The Kolar Gold Fields (KGF) have long been declared a ghost town. Ever since the public sector Bharat Gold Mines Ltd (BGML) shut down operations in 2001, the whole area has worn a deserted look. That haunted aspect is getting more pronounced now with the mysterious and mass death of infants.
According to the birth and death statistics accessed from the local municipal office in Robertsonpet, in 2009 alone, out of the 3,042 children born in KGF, as many as 671 died. Most of them were below one year, and close to 90 per cent were born to Dalit women in the ‘coolie lines’ of the Marikuppam, Champion Reef, Oorigam and Coramandal mining areas. This alarming figure is actually four times the national infant mortality average, which at present is 52 per thousand live births.
The deaths have continued in 2010. The year began with 57 deaths in January, followed by 64 in Februrary while March clocked relatively less deaths at 42. Despite a public hearing organised in May by a local organisation, Samajika Parivarthana Janandolana, which was attended by the chairpersons of the State Human Rights Commission and Child Rights Commission, the people of KGF have not been able to attract the attention of the authorities. They do not even know what really is causing these unprecedented deaths. No scientific study has been commissioned to nail the truth, and what is being circulated is an assortment of conjectures.
When Outlook contacted a few mothers who had lost their children in 2009, most of them refused to speak. Those who did, spoke with trepidation. Strangely, they wouldn’t give out the names of the children they lost. In the case of 26-year-old Jamuna, who lost her baby in August 2009, her mother Vasagi attributed the death of the child to “high fever”. “We took the child to the local hospital in Robertsonpet,” she tells us, “but the doctors directed us to a hospital in Kuppam across the border in Andhra. In the middle of the night, we had to beg for Rs 750 to arrange an ambulance, but as soon as we reached the hospital, the child died.”
Vasagi, who lives in the ST Block of Champion Reef, would not allow us to see Jamuna, as she had delivered another baby a few days back and they now had to protect it from the “evil eye”. Jamuna’s husband is a carpenter and travels to Bangalore each day looking for work. After the mines closed down, most men take an early morning train to the city, 70 km away, in search of work. There are an estimated two lakh people living in the BGML mining area.
Their case echoes many others. Nandakumari, 26, lost her baby the moment it was born in March 2009. Sudha, 35, lost her child in the same month. Her baby was delivered at home, but it was immediately taken to a maternity hospital outside the mining area for post-natal care. Still, it died within two hours of reaching the hospital. Sudha, who lives in the Smith Block of Champion Reef, has three other children, who, she says, “luckily” are doing fine.

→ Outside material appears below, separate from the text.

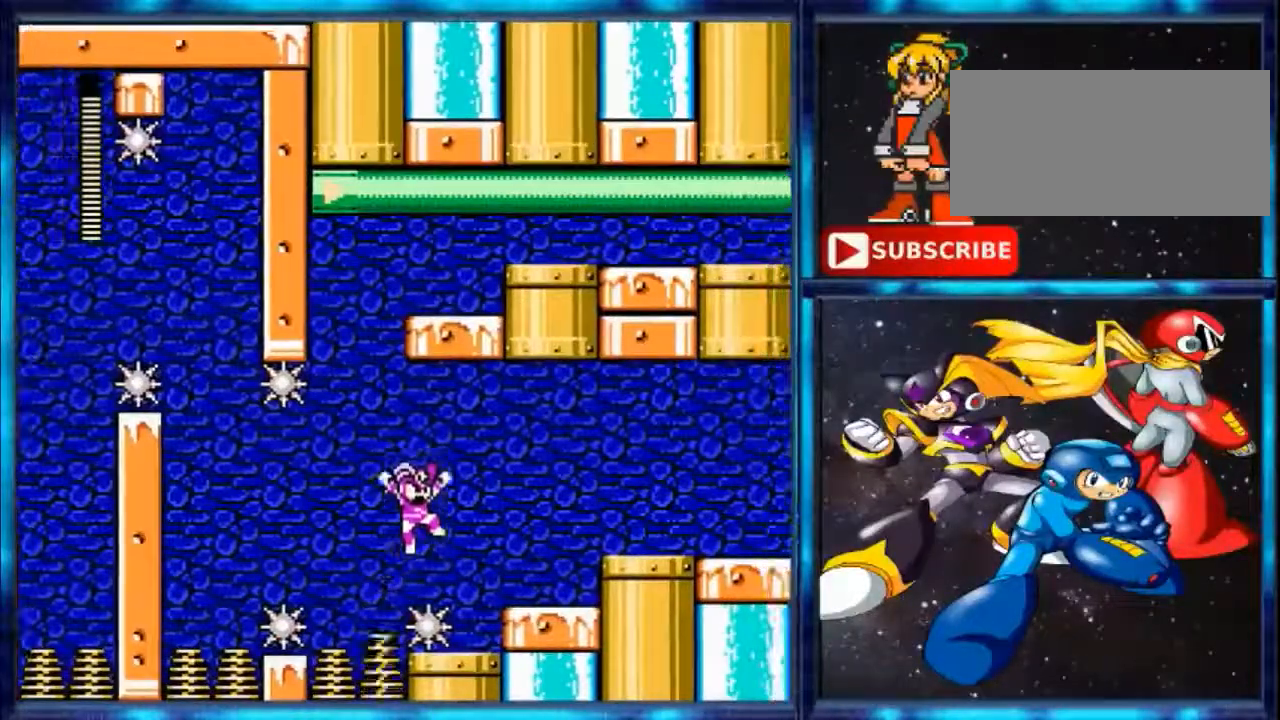
{"buttons": ["A", "DPAD_RIGHT"], "events": [[501, "A", "down"]]}
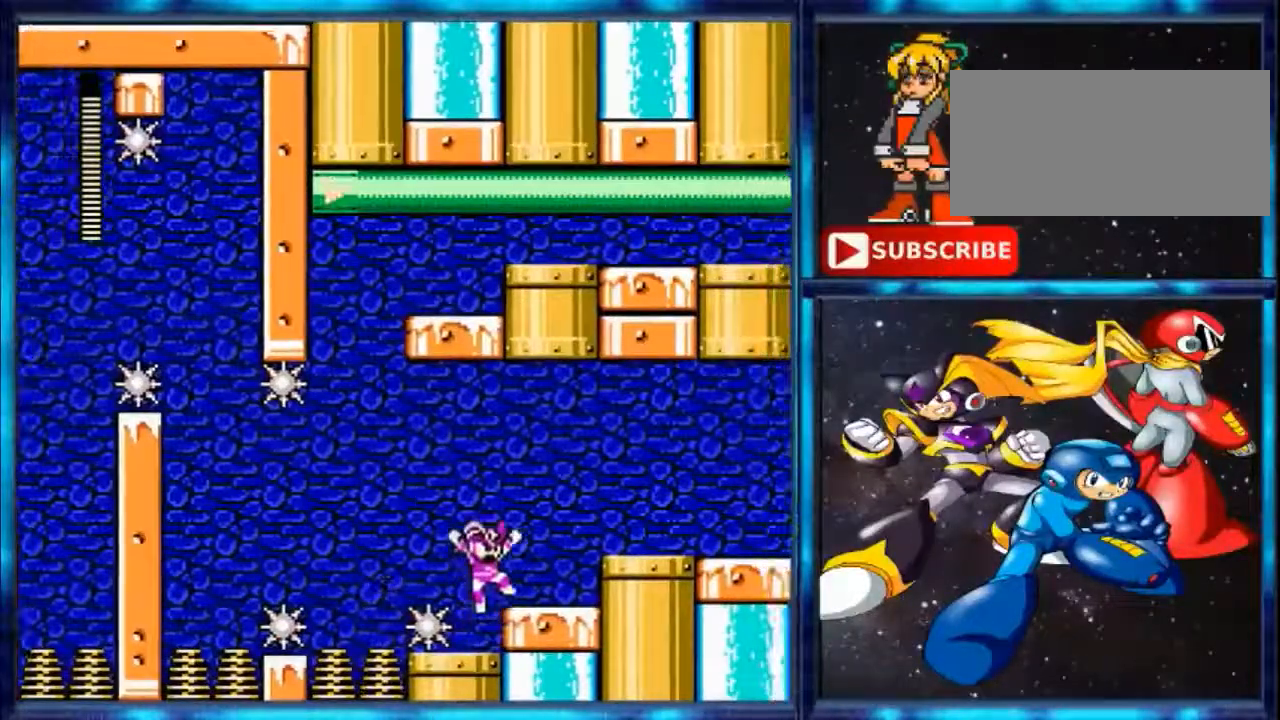
{"buttons": ["A", "DPAD_RIGHT"], "events": [[200, "A", "up"], [500, "A", "down"]]}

Among all the women we spoke to, 37-year-old Savitri was the most forthcoming. She and her husband Vijaykumar live in the Weslyan Block of Coramandal and said they lost their three-year-old son in February 2009. The reason apparently was kidney failure. “We borrowed close to one lakh rupees for his treatment, but he did not survive. After he died, we burnt all his medical records,” says Savitri.
Sea Of Death


Organisations such as Aadima Shakti and the KGF People’s Movement, which have been working for many years in KGF, speculate that the principal reason behind these child deaths could be the water that people in the mining areas consume along with the absence of basic sanitation. Naryanaswamy of Aadima Shakti says, “They buy water from tankers, whose source are borewells. These borewells draw water collected in mining shafts and tunnels beneath the ground created over hundred years. There is also a possibility that the stagnant water in the underground tunnels has polluted the groundwater in the area. Earlier, when mining activity was on, water used to be pumped out of these tunnels regularly, but now nothing of the sort happens.”
Lawyer P. Susai Raj Babu of the KGF People’s Movement adds: “As early as 1890, one British doctor, O’Daniel, had given a report that water in the mining area was unsafe. That was the reason for them to draw water from the Bethamangala tank, far away from the mining area. But the supply of water from the tank was stopped immediately after BGML was shut down. Now the only source of water for these people are the tankers. They pay Rs 1.25 a pot.”
Besides water and sanitation, the humungous ‘cyanide dumps’, a vestige of the mining years, with a height of nearly 30 metres from the ground at many places, are also a cause of major health concern as the coarse dust flies across the township. KGF has anyway been a hotbed of Silicosis for decades. Worse still, the most sophisticated and century-old BGML Hospital in the mining area also shut down with the ending of mining activity in 2001.
The local BJP mla, Y. Sampangi, and the district health officer were not available for comment. The political disadvantage that people in the mining area face is that they are Tamils, having migrated from Tamil Nadu as indentured labourers more than a 100 years ago. Until 2008, they elected an aiadmk member as an mla. KGF, although technically in Karnataka, borders both Andhra Pradesh and Tamil Nadu. This makes them ‘outsiders’ for the Kannada population in the non-mining areas of Kolar as well as across the state.